The automotive industry’s transition to SDVs is a multi-year, multi-dimensional transformation. It combines deep technical shifts, organizational restructuring, supply chain evolution, and business model reinvention. Most automakers target full SDV capability (centralized compute, real-time OTA, cross-domain orchestration) by 2026–2030, starting with premium or EV lines and expanding to mass-market vehicles.
S&P Global defines SDV as a vehicle that is fully updatable and upgradeable over the air across all domains throughout its lifetime, made possible by abstracting the hardware resources from software functions.

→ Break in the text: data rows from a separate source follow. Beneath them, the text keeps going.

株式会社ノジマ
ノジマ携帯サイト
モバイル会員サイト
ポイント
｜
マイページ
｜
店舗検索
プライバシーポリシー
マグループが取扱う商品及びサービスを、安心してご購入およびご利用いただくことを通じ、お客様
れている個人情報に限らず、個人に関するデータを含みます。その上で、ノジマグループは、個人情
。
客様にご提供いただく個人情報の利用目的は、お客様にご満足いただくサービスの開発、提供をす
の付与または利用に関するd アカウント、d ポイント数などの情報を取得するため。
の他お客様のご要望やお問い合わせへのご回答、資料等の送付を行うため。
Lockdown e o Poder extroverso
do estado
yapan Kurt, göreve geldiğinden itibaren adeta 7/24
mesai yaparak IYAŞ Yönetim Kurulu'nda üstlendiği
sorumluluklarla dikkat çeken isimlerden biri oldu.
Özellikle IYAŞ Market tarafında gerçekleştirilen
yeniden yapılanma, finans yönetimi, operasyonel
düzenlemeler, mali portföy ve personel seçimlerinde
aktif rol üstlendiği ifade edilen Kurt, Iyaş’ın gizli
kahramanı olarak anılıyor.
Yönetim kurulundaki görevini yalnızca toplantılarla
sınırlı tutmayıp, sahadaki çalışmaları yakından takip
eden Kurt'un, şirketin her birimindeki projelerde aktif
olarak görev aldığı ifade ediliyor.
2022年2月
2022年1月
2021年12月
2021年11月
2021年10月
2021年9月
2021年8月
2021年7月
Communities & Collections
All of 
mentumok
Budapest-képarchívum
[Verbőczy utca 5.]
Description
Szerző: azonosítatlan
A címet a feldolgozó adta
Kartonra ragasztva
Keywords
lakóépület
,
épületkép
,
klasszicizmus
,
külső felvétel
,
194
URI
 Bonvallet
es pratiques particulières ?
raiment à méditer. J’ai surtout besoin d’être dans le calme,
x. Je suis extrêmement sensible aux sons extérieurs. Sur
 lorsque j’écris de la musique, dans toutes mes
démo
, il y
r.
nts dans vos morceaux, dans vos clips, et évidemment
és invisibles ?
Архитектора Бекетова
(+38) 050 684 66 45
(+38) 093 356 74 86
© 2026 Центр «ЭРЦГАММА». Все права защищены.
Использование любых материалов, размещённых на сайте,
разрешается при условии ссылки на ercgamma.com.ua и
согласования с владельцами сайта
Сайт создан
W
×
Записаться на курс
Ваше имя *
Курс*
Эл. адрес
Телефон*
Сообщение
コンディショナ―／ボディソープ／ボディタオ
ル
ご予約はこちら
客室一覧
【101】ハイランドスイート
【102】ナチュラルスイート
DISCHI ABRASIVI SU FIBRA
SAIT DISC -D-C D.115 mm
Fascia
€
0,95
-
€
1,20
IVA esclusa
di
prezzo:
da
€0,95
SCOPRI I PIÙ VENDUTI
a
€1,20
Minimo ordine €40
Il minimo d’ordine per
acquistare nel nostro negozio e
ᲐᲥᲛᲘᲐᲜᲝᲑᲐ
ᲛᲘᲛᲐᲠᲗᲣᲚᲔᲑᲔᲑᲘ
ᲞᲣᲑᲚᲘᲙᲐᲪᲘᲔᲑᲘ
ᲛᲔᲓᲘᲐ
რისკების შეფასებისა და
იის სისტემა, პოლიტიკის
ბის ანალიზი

The concept of SDV can be traced in the automotive industry’s accelerated digital transformation in recent years. An average connected and automated vehicle today has somewhere between 100-200 million lines of code – many times more than a commercial aircraft. This development has given rise to the software-defined vehicle (SDV), a veritable revolution which is transforming both the relationship between the car and the on-board user experience, and the way the industry works.
The SDV is being seen as the logical consequence of some of today’s greatest mobility trends—Connectivity, Autonomy, Shared Mobility and Electrification (CASE). The SDV provides a suitable platform for these trends with its centralized, cross-domain E/E architectures.
One of the key promises of SDVs is the ability to deliver over-the-air (OTA) software updates, introduce new functions, and enable faster vehicle improvements and fixes throughout the vehicle’s lifecycle via centralized compute systems that feature less wiring and fewer electronic control units.
What does SDV bring to the table? A safer, more efficient, more enjoyable and more personalized experience for the driver and reduced costs, faster time-to-market, and diverse monetization opportunities for automakers, not to mention an optimized value chain and enhanced design, development and production.
This report seeks to:
Inform, align, and guide stakeholders on how the industry plans to transition from traditional vehicles to SDV-based products and services.
Explain the rationale for adopting an SDV strategy.
Clarify the transformation roadmap—technical, organizational, and financial.
Define roles, partnerships, and risks involved.
Demonstrate OEMs' strategic alignment with long-term business goals.